Negli ultimi giorni di febbraio e nei primi di marzo ci furono proteste e blocchi dell’autostrada con interventi pesanti della polizia. Io stesso ho partecipato a uno di questi blocchi e sono stato fermato dalle forze di polizia.
La più breve e assolutamente pacifica di quelle manifestazioni fu proprio quella del 3 marzo. Alcune centinaia di manifestanti invasero un casello autostradale e permisero per circa 40 minuti agli automobilisti di passare gratis oltre la sbarra. Non ci furono interventi di polizia o scontri, e dopo questa breve azione dimostrativa i manifestanti si ritirarono dalla sede autostradale.
Per tutto questo, per questi 40 minuti di autostrada gratis, Nicoletta e altri dovranno scontare un anno di reclusione, Dana e altri addirittura due.
È una condanna politica e non perché lo diciamo noi, ma perché lo afferma la stessa sentenza. Infatti ogni attenuante di legge e la condizionale agli incensurati sono state negate, secondo la sentenza, “…tenuto conto del carattere altamente organizzato dell’azione delittuosa che dimostra il collegamento degli imputati con l’ala più radicale e violenta del movimento NOTAV e di conseguenza la PERICOLOSITÀ SOCIALE dei prevenuti..”
Una condanna fondata su teoremi senza prove e con un giudizio, quello della pericolosità sociale, rispolverato pari pari dal codice fasciste Rocco. Un giudizio sulle persone e non sui loro comportamenti.

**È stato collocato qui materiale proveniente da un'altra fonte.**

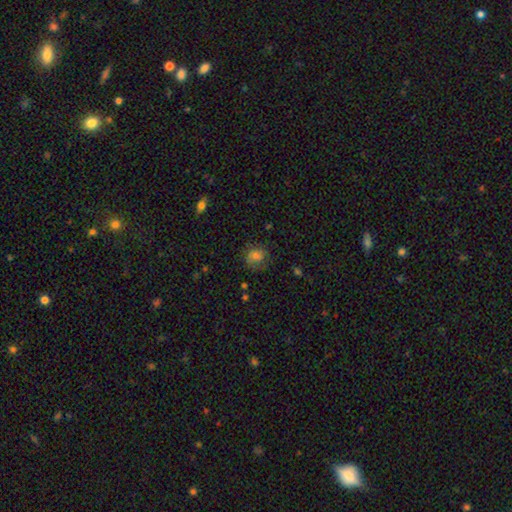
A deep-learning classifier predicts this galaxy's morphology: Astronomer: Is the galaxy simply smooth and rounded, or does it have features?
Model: smooth — 64%.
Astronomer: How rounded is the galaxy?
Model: round — 69%.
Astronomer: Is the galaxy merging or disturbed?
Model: none — 66%.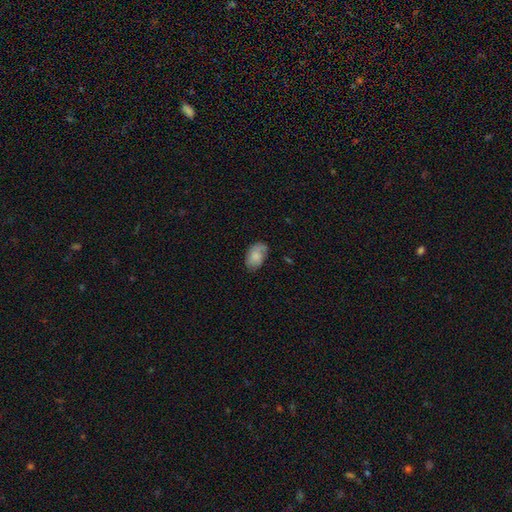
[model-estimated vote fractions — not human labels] Q: Smooth or featured?
A: smooth (73%); runner-up: featured or disk (20%)
Q: How rounded?
A: in between (92%); runner-up: round (7%)
Q: Merging?
A: none (69%); runner-up: minor disturbance (24%)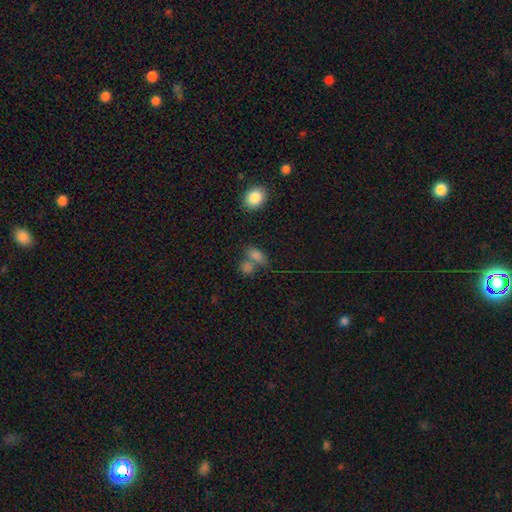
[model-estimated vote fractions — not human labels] A smooth galaxy with no disk features (76%) that is in between round and cigar-shaped (75%).

Vote fractions:
- Smooth or featured? smooth: 76% / star or artifact: 14% / featured or disk: 10%
- How rounded? in between: 75% / round: 19% / cigar-shaped: 6%
- Merging? merger: 43% / none: 39% / minor disturbance: 11% / major disturbance: 7%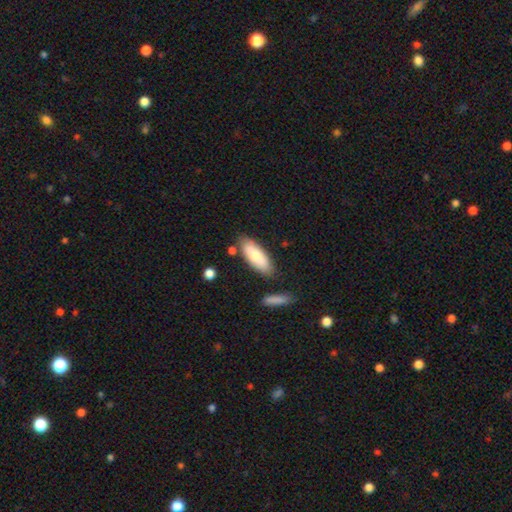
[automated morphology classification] Smooth or featured?
  - smooth: 76% *
  - featured or disk: 19%
  - star or artifact: 6%
How rounded?
  - in between: 71% *
  - cigar-shaped: 27%
  - round: 2%
Merging?
  - none: 77% *
  - minor disturbance: 13%
  - merger: 6%
  - major disturbance: 3%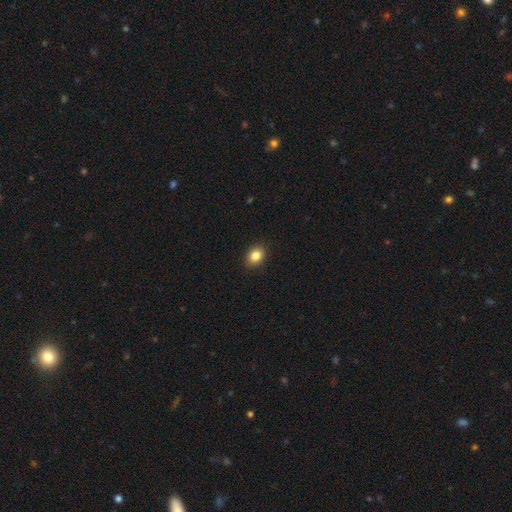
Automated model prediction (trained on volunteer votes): This appears to be a smooth galaxy with no disk features (85%) that is in between round and cigar-shaped (65%). Merging: none (89%).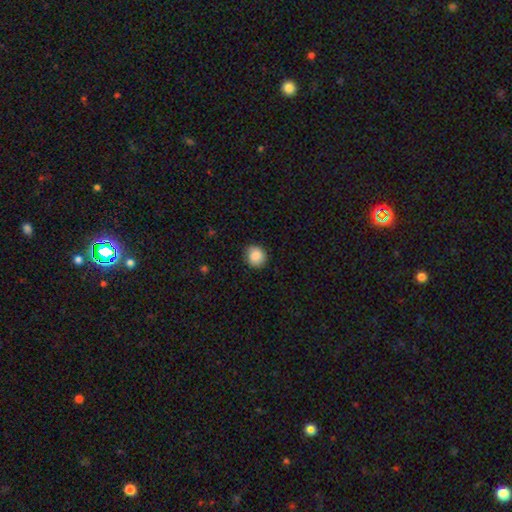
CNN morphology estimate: A smooth galaxy with no disk features (88%) that is round (85%).

Vote fractions:
- Smooth or featured? smooth: 88% / star or artifact: 8% / featured or disk: 4%
- How rounded? round: 85% / in between: 14% / cigar-shaped: 1%
- Merging? none: 84% / minor disturbance: 13% / major disturbance: 3% / merger: 1%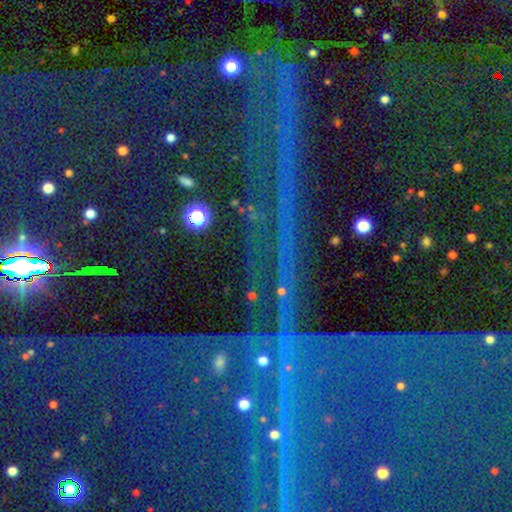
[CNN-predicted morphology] Smooth or featured? star or artifact (89%)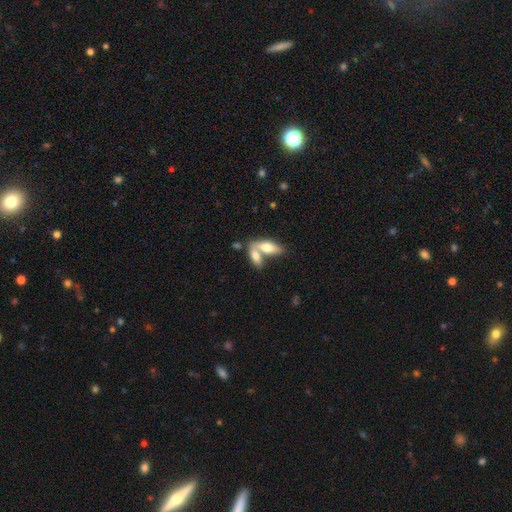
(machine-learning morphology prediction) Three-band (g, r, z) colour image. It shows a smooth galaxy with no disk features (70%) that is in between round and cigar-shaped (77%). Merging: merger (63%).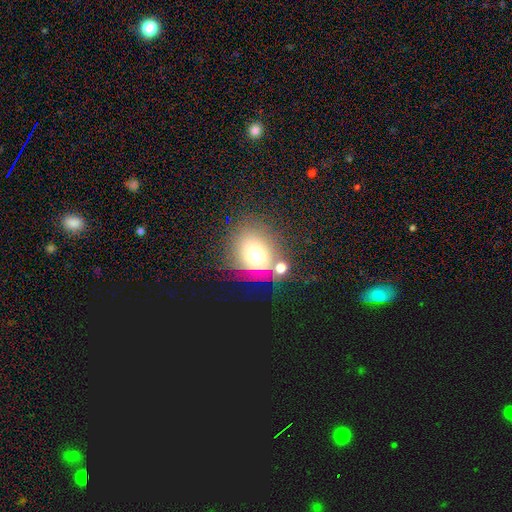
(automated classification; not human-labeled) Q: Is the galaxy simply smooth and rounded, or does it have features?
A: smooth — 57%.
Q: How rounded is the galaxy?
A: round — 69%.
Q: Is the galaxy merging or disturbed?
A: none — 63%.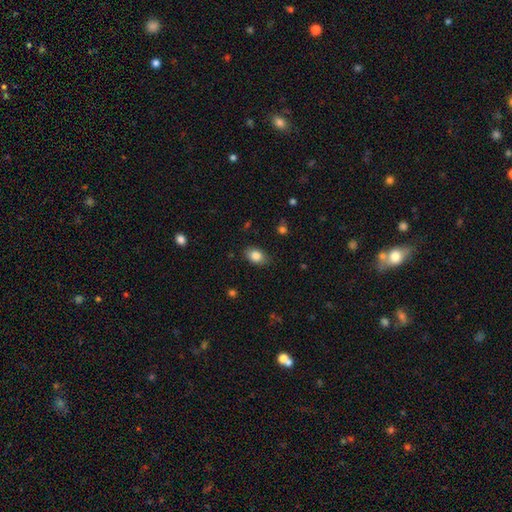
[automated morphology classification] Overall: smooth (86%). How rounded: in between (79%). Merging: none (80%).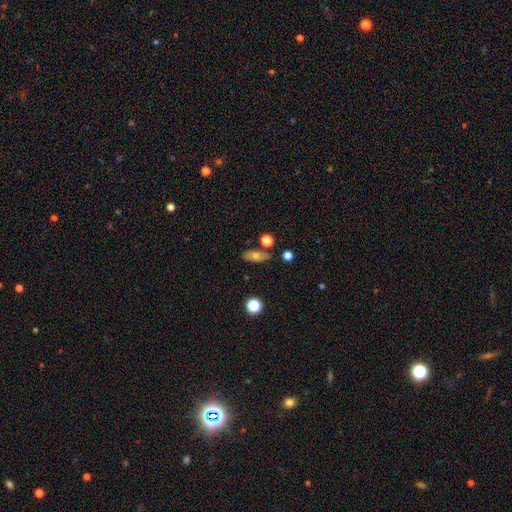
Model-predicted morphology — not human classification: This is likely a smooth galaxy (66%). How rounded: likely in between (75%). Merging: likely none (78%).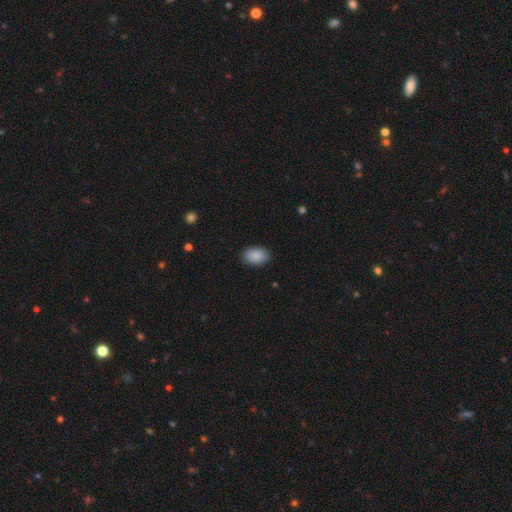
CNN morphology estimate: smooth-or-featured: smooth: 89% | star or artifact: 7% | featured or disk: 4%
  how-rounded: in between: 88% | round: 11% | cigar-shaped: 1%
  merging: none: 87% | minor disturbance: 9% | major disturbance: 2% | merger: 1%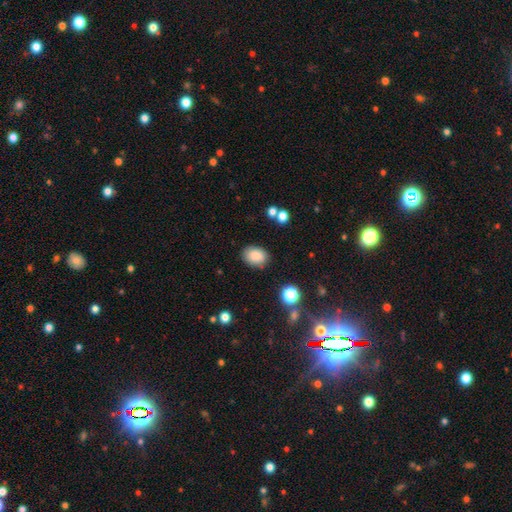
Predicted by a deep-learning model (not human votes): A smooth galaxy with no disk features (85%) that is in between round and cigar-shaped (71%). Merging: none (82%).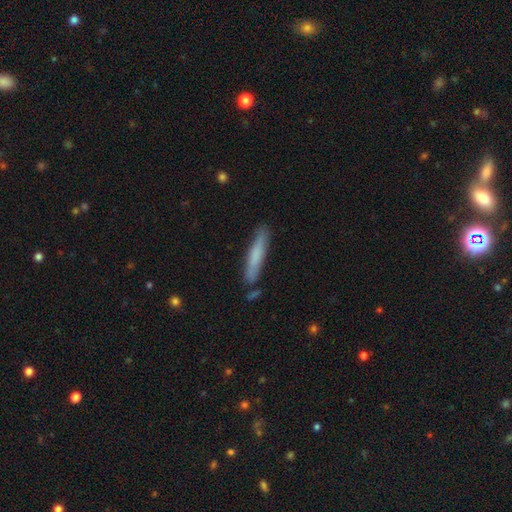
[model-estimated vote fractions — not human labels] Overall: smooth (68%). How rounded: cigar-shaped (92%). Merging: none (80%).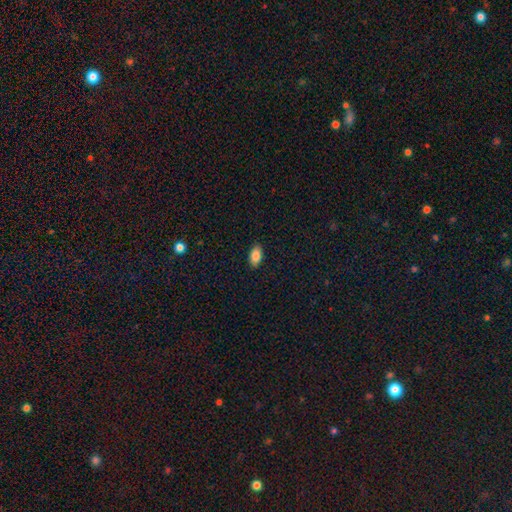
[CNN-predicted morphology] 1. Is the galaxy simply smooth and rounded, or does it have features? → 85% smooth, 7% star or artifact, 7% featured or disk.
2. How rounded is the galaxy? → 92% in between, 4% round, 4% cigar-shaped.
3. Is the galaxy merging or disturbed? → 89% none, 8% minor disturbance, 2% major disturbance, 1% merger.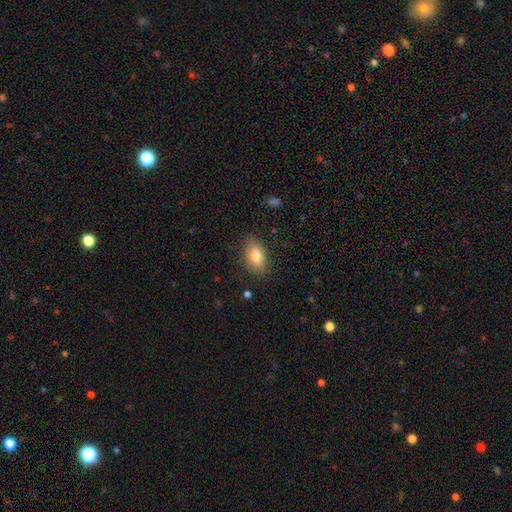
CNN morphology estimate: Smooth or featured? smooth (81%)
How rounded? in between (89%)
Merging? none (83%)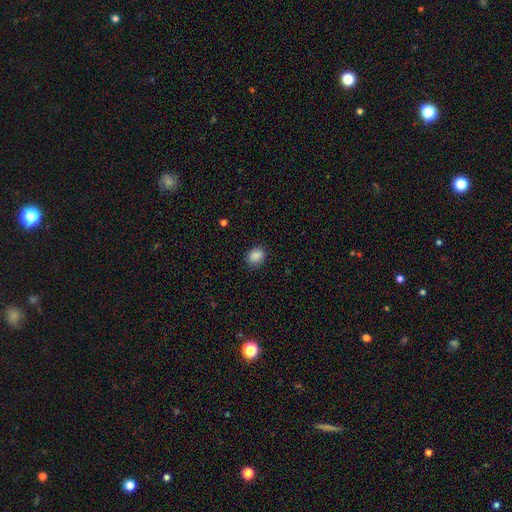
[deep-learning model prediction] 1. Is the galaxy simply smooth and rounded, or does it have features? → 87% smooth, 9% star or artifact, 4% featured or disk.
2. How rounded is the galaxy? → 50% in between, 49% round, 1% cigar-shaped.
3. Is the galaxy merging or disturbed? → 83% none, 13% minor disturbance, 3% major disturbance, 1% merger.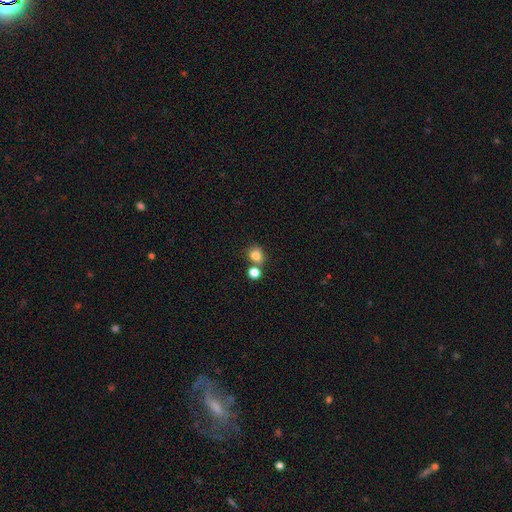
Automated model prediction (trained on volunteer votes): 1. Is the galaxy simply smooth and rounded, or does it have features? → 81% smooth, 12% star or artifact, 7% featured or disk.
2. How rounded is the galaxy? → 73% round, 26% in between, 1% cigar-shaped.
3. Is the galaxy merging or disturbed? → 62% none, 25% merger, 10% minor disturbance, 3% major disturbance.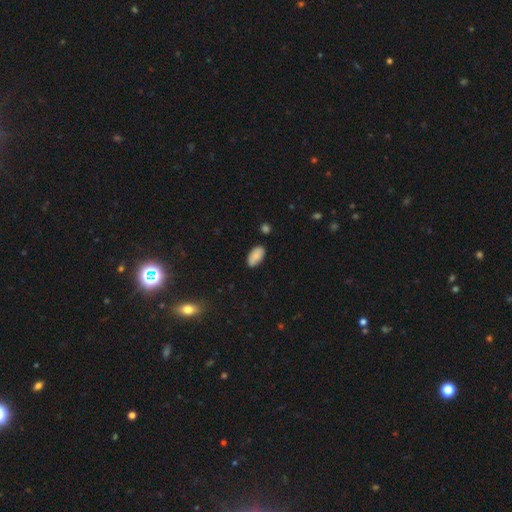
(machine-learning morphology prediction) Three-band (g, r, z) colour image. It shows a smooth galaxy with no disk features (87%) that is in between round and cigar-shaped (95%). Merging: none (83%).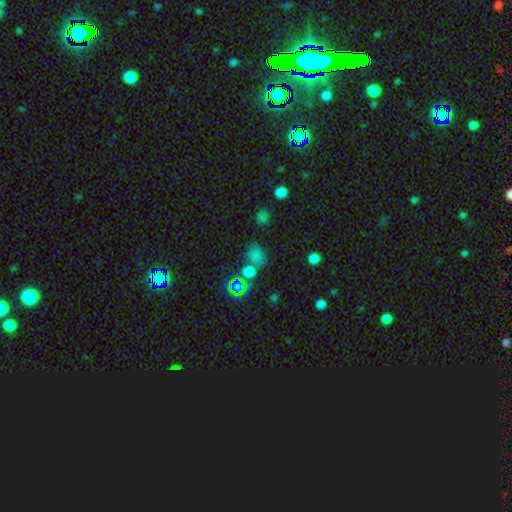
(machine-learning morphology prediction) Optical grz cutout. It shows a smooth galaxy with no disk features (58%) that is round (55%). Merging: none (57%).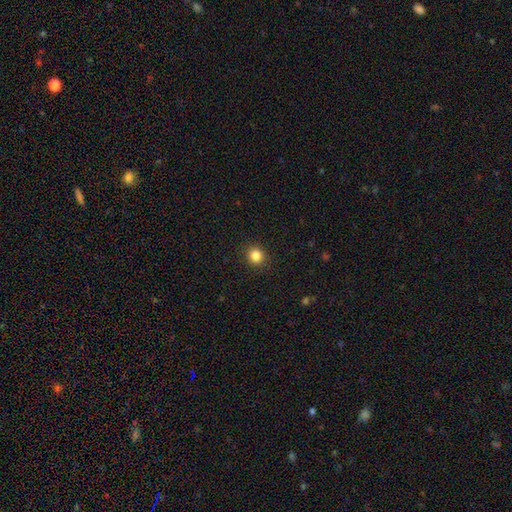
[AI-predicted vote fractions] Morphology: type=smooth (84%); roundness=round (88%); merging=none (92%).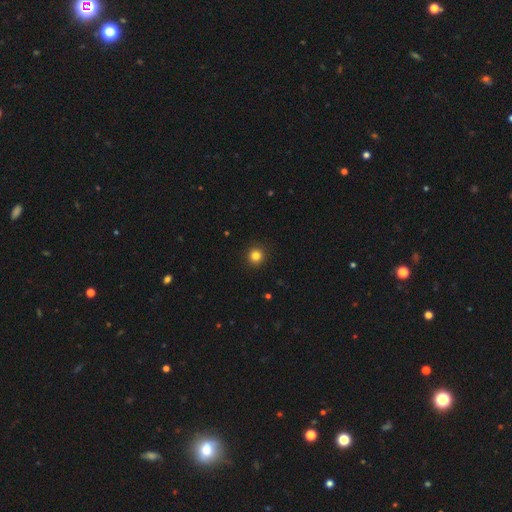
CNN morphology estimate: smooth-or-featured: smooth: 82% | star or artifact: 13% | featured or disk: 5%
  how-rounded: round: 95% | in between: 4% | cigar-shaped: 1%
  merging: none: 93% | minor disturbance: 5% | major disturbance: 2% | merger: 1%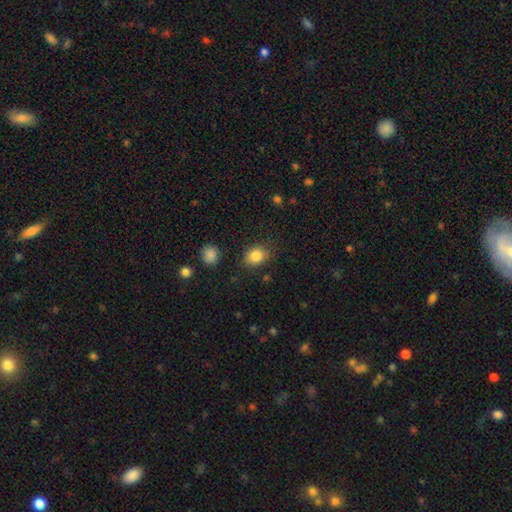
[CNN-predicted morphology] Smooth or featured?
  - smooth: 84% *
  - star or artifact: 9%
  - featured or disk: 6%
How rounded?
  - in between: 64% *
  - round: 35%
  - cigar-shaped: 1%
Merging?
  - none: 80% *
  - minor disturbance: 14%
  - major disturbance: 4%
  - merger: 2%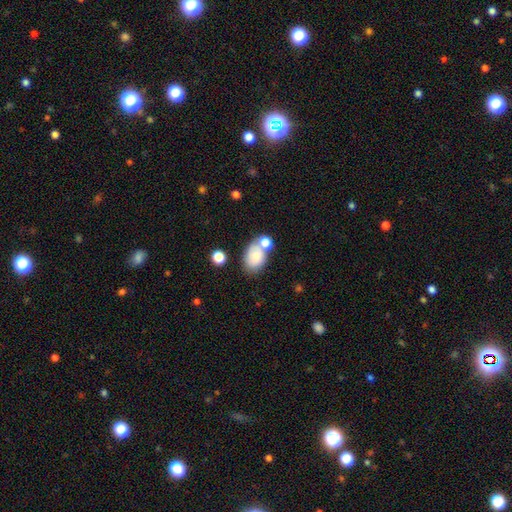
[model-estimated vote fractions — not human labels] Q: Smooth or featured?
A: smooth (74%); runner-up: featured or disk (16%)
Q: How rounded?
A: in between (78%); runner-up: round (21%)
Q: Merging?
A: none (51%); runner-up: merger (26%)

La “pericolosità sociale” di Nicoletta e dei NOTAV è la cittadinanza attiva e cosciente, la solidarietà, la difesa del territorio dalla devastazione ambientale. Mentre il governo tratta con una multinazionale che vuole immunità penale sui disastri ambientali dell’Ilva, chi lotta contro la distruzione di decine di migliaia di alberi in Valle Susa è socialmente pericoloso e deve essere carcerato.
È un mondo rovesciato, contro il quale per me è giusto ribellarsi, come hanno fatto e fanno Nicoletta e i NOTAV.
Nicoletta Dosio, per denunciare la ferocia repressiva di questa sentenza, che si aggiunge a migliaia di procedimenti penali e di polizia che hanno colpito il movimento in Valle Susa, ha deciso di non chiedere misure alternative alla prigione.
Dunque Nicoletta andrà in carcere, lo farà da militante sociale e civile e anche da grande professoressa lettere, visto che come esempio del suo comportamento ha citato “La caduta”, di Giuseppe Parini.
Io credo che sia dovere democratico, anche per chi non condivide sue idee, chiedere la liberazione di Nicoletta Dosio e dei NOTAV. Affrontare con la prigione una protesta sociale è l’atto regressivo di un sistema politico che non vuole capire, non vuole discutere, che sa solo reprimere.
È quindi anche per fermare questa regressione autoritaria, che prima o poi può colpire tutti, che bisogna protestare contro questa brutale sentenza.